***** Task material

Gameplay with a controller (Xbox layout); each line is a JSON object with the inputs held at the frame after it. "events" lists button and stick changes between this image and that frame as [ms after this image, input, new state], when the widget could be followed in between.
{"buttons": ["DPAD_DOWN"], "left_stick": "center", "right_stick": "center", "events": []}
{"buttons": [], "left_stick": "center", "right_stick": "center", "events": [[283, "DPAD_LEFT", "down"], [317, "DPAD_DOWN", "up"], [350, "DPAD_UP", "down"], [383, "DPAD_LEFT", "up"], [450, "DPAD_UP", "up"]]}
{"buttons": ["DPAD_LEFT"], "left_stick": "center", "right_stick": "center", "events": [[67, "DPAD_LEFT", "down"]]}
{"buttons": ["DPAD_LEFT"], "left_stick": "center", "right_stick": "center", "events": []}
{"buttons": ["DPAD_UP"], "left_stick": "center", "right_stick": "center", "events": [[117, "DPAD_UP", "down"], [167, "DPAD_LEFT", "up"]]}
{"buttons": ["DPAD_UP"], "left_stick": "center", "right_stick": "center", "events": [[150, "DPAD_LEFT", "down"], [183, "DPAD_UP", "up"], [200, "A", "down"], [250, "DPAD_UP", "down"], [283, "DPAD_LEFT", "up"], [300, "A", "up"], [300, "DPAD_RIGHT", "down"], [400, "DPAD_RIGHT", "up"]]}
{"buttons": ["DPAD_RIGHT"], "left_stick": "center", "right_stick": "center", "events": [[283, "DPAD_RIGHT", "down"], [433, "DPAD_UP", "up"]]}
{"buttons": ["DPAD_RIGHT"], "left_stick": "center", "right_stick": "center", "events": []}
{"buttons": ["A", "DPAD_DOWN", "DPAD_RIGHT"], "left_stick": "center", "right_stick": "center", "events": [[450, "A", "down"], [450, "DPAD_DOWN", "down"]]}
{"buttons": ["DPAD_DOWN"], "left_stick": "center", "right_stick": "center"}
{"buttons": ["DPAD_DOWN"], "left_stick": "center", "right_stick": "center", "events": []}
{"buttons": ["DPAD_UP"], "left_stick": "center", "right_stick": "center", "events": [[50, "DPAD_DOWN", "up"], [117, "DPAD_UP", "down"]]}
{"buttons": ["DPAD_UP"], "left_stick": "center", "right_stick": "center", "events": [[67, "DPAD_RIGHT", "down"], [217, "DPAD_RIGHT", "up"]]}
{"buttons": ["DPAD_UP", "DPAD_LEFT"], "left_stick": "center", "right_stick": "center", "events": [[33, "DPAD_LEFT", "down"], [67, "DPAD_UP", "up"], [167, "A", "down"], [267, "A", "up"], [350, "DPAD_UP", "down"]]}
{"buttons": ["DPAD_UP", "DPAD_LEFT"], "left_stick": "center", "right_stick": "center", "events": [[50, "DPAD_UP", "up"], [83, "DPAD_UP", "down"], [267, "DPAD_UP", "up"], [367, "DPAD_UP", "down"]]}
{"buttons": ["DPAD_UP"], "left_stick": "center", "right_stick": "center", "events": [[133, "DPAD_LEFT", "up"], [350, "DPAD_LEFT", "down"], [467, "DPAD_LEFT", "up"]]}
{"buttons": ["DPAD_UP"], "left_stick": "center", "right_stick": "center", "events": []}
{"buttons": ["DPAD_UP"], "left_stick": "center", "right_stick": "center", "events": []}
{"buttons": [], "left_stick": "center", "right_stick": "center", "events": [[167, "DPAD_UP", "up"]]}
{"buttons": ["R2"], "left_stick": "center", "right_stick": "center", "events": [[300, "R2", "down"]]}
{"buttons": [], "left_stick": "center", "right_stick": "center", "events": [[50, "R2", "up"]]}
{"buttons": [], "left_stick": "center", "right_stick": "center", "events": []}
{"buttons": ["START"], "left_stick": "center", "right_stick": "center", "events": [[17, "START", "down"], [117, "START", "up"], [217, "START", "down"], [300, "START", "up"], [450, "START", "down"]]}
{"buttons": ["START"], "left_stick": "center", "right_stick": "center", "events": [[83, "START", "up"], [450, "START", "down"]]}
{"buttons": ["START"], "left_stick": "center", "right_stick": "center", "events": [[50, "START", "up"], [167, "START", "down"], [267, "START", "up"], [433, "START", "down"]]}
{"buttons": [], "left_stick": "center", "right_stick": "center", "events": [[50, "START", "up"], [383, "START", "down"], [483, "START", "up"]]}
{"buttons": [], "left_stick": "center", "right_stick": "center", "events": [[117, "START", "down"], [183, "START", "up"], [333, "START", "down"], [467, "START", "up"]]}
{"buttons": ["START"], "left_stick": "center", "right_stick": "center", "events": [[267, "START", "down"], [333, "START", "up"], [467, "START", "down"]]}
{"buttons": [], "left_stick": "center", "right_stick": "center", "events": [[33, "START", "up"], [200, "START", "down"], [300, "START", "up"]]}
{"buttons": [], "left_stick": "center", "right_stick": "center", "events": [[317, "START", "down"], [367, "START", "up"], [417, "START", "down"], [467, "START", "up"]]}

**********

## Required action
Reproduce all of the records exactly.

## Expected output
Gameplay with a controller (Xbox layout); each line is a JSON object with the inputs held at the frame after it. "events" lists button and stick changes between this image and that frame as [ms after this image, input, new state], when the widget could be followed in between.
{"buttons": ["DPAD_DOWN"], "left_stick": "center", "right_stick": "center", "events": []}
{"buttons": [], "left_stick": "center", "right_stick": "center", "events": [[283, "DPAD_LEFT", "down"], [317, "DPAD_DOWN", "up"], [350, "DPAD_UP", "down"], [383, "DPAD_LEFT", "up"], [450, "DPAD_UP", "up"]]}
{"buttons": ["DPAD_LEFT"], "left_stick": "center", "right_stick": "center", "events": [[67, "DPAD_LEFT", "down"]]}
{"buttons": ["DPAD_LEFT"], "left_stick": "center", "right_stick": "center", "events": []}
{"buttons": ["DPAD_UP"], "left_stick": "center", "right_stick": "center", "events": [[117, "DPAD_UP", "down"], [167, "DPAD_LEFT", "up"]]}
{"buttons": ["DPAD_UP"], "left_stick": "center", "right_stick": "center", "events": [[150, "DPAD_LEFT", "down"], [183, "DPAD_UP", "up"], [200, "A", "down"], [250, "DPAD_UP", "down"], [283, "DPAD_LEFT", "up"], [300, "A", "up"], [300, "DPAD_RIGHT", "down"], [400, "DPAD_RIGHT", "up"]]}
{"buttons": ["DPAD_RIGHT"], "left_stick": "center", "right_stick": "center", "events": [[283, "DPAD_RIGHT", "down"], [433, "DPAD_UP", "up"]]}
{"buttons": ["DPAD_RIGHT"], "left_stick": "center", "right_stick": "center", "events": []}
{"buttons": ["A", "DPAD_DOWN", "DPAD_RIGHT"], "left_stick": "center", "right_stick": "center", "events": [[450, "A", "down"], [450, "DPAD_DOWN", "down"]]}
{"buttons": ["DPAD_DOWN"], "left_stick": "center", "right_stick": "center"}
{"buttons": ["DPAD_DOWN"], "left_stick": "center", "right_stick": "center", "events": []}
{"buttons": ["DPAD_UP"], "left_stick": "center", "right_stick": "center", "events": [[50, "DPAD_DOWN", "up"], [117, "DPAD_UP", "down"]]}
{"buttons": ["DPAD_UP"], "left_stick": "center", "right_stick": "center", "events": [[67, "DPAD_RIGHT", "down"], [217, "DPAD_RIGHT", "up"]]}
{"buttons": ["DPAD_UP", "DPAD_LEFT"], "left_stick": "center", "right_stick": "center", "events": [[33, "DPAD_LEFT", "down"], [67, "DPAD_UP", "up"], [167, "A", "down"], [267, "A", "up"], [350, "DPAD_UP", "down"]]}
{"buttons": ["DPAD_UP", "DPAD_LEFT"], "left_stick": "center", "right_stick": "center", "events": [[50, "DPAD_UP", "up"], [83, "DPAD_UP", "down"], [267, "DPAD_UP", "up"], [367, "DPAD_UP", "down"]]}
{"buttons": ["DPAD_UP"], "left_stick": "center", "right_stick": "center", "events": [[133, "DPAD_LEFT", "up"], [350, "DPAD_LEFT", "down"], [467, "DPAD_LEFT", "up"]]}
{"buttons": ["DPAD_UP"], "left_stick": "center", "right_stick": "center", "events": []}
{"buttons": ["DPAD_UP"], "left_stick": "center", "right_stick": "center", "events": []}
{"buttons": [], "left_stick": "center", "right_stick": "center", "events": [[167, "DPAD_UP", "up"]]}
{"buttons": ["R2"], "left_stick": "center", "right_stick": "center", "events": [[300, "R2", "down"]]}
{"buttons": [], "left_stick": "center", "right_stick": "center", "events": [[50, "R2", "up"]]}
{"buttons": [], "left_stick": "center", "right_stick": "center", "events": []}
{"buttons": ["START"], "left_stick": "center", "right_stick": "center", "events": [[17, "START", "down"], [117, "START", "up"], [217, "START", "down"], [300, "START", "up"], [450, "START", "down"]]}
{"buttons": ["START"], "left_stick": "center", "right_stick": "center", "events": [[83, "START", "up"], [450, "START", "down"]]}
{"buttons": ["START"], "left_stick": "center", "right_stick": "center", "events": [[50, "START", "up"], [167, "START", "down"], [267, "START", "up"], [433, "START", "down"]]}
{"buttons": [], "left_stick": "center", "right_stick": "center", "events": [[50, "START", "up"], [383, "START", "down"], [483, "START", "up"]]}
{"buttons": [], "left_stick": "center", "right_stick": "center", "events": [[117, "START", "down"], [183, "START", "up"], [333, "START", "down"], [467, "START", "up"]]}
{"buttons": ["START"], "left_stick": "center", "right_stick": "center", "events": [[267, "START", "down"], [333, "START", "up"], [467, "START", "down"]]}
{"buttons": [], "left_stick": "center", "right_stick": "center", "events": [[33, "START", "up"], [200, "START", "down"], [300, "START", "up"]]}
{"buttons": [], "left_stick": "center", "right_stick": "center", "events": [[317, "START", "down"], [367, "START", "up"], [417, "START", "down"], [467, "START", "up"]]}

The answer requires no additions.